I just know I'm terrified of losing everything I've built by going off of them, things that I would never have been able to accomplish had I not had a little chemical help. I find myself swinging into these terrifying lows even on them, where I strangely regret attempting to regulate something so fluid and natural as emotion. When it comes down to it, my brain is diseased! But doesn't that kind of seem like a cop out?

Whatever I guess I'm just trying to say: worst spring break ever. LET'S DRINK.
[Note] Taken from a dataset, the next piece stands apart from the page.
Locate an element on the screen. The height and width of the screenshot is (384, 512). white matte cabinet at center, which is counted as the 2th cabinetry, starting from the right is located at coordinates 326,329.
*For the record I posed this question in jest: as in, I asked if I could set up my next appointment via e-mail so I wouldn't have to go through awkward phone appointment-making, and then he tied even THAT into my fear of human connection, and so I asked, jokingly, "Which came first, the internet or my intimacy issues?" and he responded "I think we know the answer to that." But like, I don't. I have no fucking idea. And who even cares???


Anonymous said...

"But the truth is that they're so new that no one in the world has really been on them for a long enough time..." That's what your major should be: Addiction. You're in the Gallatin School, so that's perfect. All the newest data has come out just in the last ten years. In eight weeks you can come up to speed just by reading Spark by Dr. John J. Ratey, and by viewing HBO's Addiction (all four dvds). Total cost for the book and documentary: $40. You yourself have written that "I have a brain that doesn’t work right." Exactly. So far as new media, you can keep up with that on Mashable. So far as getting published in the future, the ability to turn in articles on addiction is going to increase your chances of getting published. Besides, we've all seen the contents of your creative well on this blog. Not really much there for a career in fiction, y'know? Furthermore, instead of being lost in the pack of wannabe writers, you can move to the head of the pack. You can be a conduit between the brain researchers and the reading public. They're better scientists than you are. But you're a better writer than they are. An NYU B.A. in Addiction Studies might open some doors. A B.A. in New Media? Get in line--behind the Classes of '09, '08, '07, '06. Oh! And '05, '04 and '03. You also have inside being you. Whether you're on anti-depressants or off anti-depressants, you're going to have to struggle with this problem till you're ninety, should you live that long. Four years from now, when you're 25 and living at home, you might be motivated to study the advances now being made in addiction and the brain. Or you could do it now under that auspices of NYU. Looks better on the resume. Anyway, this suggestion I'm making is better than ANYTHING you came up with over the weekend, or the last six months, for that matter. Cheers.

Jess and Josh said...

I feel like you think critically about my life better and more frequently than I do. Unfortunately it's kind of too late to change my concentration but def an interesting idea.

Vanessa said...

Jess that was a very nice response and I don't know if you know dogboy or not so perhaps I'm missing something, but honestly, I think he is kind of mean.


Jess and Josh said...

@Vanessa: Yes, the comment verged on completely obnoxious and you are not the first person to point this out. But our comment policy is to accept comments as long as they're not overtly assholey, so I couldn't in good conscience reject it. And while it was not the response I was hoping for on such a soul-splaying piece, I've gotten worse, trust me.